*PROBLEM TO WORK ON*:
Extract every line of text from the saved data below, keeping each line unchanged and in its original order. Leave the pictures out of your answer.

-------- EXTRACTED ENTRIES

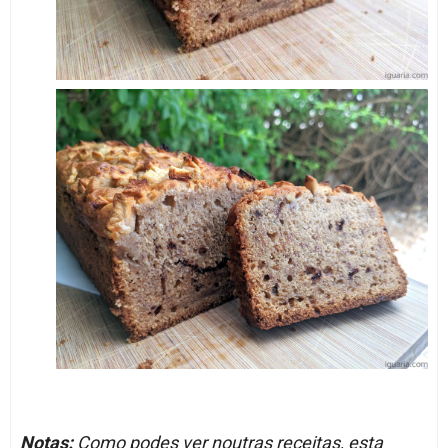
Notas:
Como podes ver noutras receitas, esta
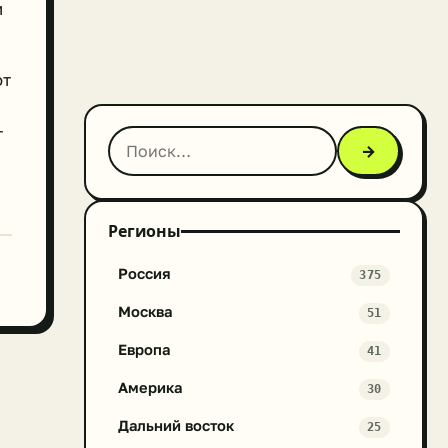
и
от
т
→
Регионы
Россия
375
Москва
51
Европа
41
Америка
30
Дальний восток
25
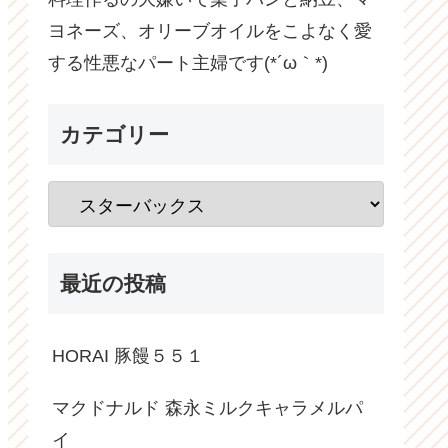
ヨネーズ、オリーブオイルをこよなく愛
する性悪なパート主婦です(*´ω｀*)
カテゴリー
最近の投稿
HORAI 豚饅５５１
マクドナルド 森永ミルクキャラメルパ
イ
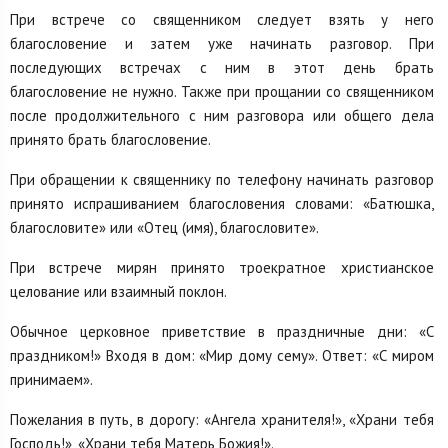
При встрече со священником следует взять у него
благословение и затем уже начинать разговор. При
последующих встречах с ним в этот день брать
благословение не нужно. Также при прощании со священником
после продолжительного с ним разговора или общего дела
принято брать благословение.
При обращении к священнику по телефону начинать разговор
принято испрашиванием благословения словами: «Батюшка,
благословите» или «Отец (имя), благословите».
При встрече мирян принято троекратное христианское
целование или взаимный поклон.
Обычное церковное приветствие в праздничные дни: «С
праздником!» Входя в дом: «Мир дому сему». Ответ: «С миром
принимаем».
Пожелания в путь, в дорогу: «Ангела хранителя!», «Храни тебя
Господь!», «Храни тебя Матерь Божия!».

----------------

*OUTPUT BELOW*:
Notas:
Como podes ver noutras receitas, esta
и
от
т
→
Регионы
Россия
375
Москва
51
Европа
41
Америка
30
Дальний восток
25
ヨネーズ、オリーブオイルをこよなく愛
する性悪なパート主婦です(*´ω｀*)
カテゴリー
最近の投稿
HORAI 豚饅５５１
マクドナルド 森永ミルクキャラメルパ
イ
При встрече со священником следует взять у него
благословение и затем уже начинать разговор. При
последующих встречах с ним в этот день брать
благословение не нужно. Также при прощании со священником
после продолжительного с ним разговора или общего дела
принято брать благословение.
При обращении к священнику по телефону начинать разговор
принято испрашиванием благословения словами: «Батюшка,
благословите» или «Отец (имя), благословите».
При встрече мирян принято троекратное христианское
целование или взаимный поклон.
Обычное церковное приветствие в праздничные дни: «С
праздником!» Входя в дом: «Мир дому сему». Ответ: «С миром
принимаем».
Пожелания в путь, в дорогу: «Ангела хранителя!», «Храни тебя
Господь!», «Храни тебя Матерь Божия!».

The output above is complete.